Records shown below:

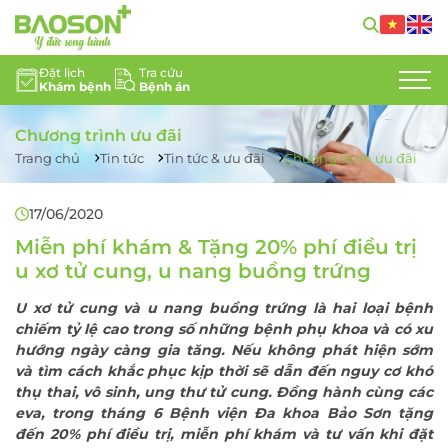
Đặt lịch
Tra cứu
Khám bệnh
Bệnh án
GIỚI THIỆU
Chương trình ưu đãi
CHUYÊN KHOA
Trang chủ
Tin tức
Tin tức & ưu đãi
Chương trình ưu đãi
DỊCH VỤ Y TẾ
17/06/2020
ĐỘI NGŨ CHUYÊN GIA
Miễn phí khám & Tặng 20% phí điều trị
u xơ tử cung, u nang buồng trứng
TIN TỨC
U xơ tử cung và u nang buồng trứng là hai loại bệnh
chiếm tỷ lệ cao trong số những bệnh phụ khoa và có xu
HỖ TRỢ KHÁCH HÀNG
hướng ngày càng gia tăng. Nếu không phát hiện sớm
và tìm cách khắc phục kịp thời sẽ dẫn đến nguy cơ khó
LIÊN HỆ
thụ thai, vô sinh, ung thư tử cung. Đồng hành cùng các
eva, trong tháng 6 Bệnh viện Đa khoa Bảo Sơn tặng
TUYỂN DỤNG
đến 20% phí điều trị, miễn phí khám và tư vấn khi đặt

End of Records shown.

> [Work instruction]:
Write out all the records again, exactly, minus any pictures.

> [Solution]:
Đặt lịch
Tra cứu
Khám bệnh
Bệnh án
GIỚI THIỆU
Chương trình ưu đãi
CHUYÊN KHOA
Trang chủ
Tin tức
Tin tức & ưu đãi
Chương trình ưu đãi
DỊCH VỤ Y TẾ
17/06/2020
ĐỘI NGŨ CHUYÊN GIA
Miễn phí khám & Tặng 20% phí điều trị
u xơ tử cung, u nang buồng trứng
TIN TỨC
U xơ tử cung và u nang buồng trứng là hai loại bệnh
chiếm tỷ lệ cao trong số những bệnh phụ khoa và có xu
HỖ TRỢ KHÁCH HÀNG
hướng ngày càng gia tăng. Nếu không phát hiện sớm
và tìm cách khắc phục kịp thời sẽ dẫn đến nguy cơ khó
LIÊN HỆ
thụ thai, vô sinh, ung thư tử cung. Đồng hành cùng các
eva, trong tháng 6 Bệnh viện Đa khoa Bảo Sơn tặng
TUYỂN DỤNG
đến 20% phí điều trị, miễn phí khám và tư vấn khi đặt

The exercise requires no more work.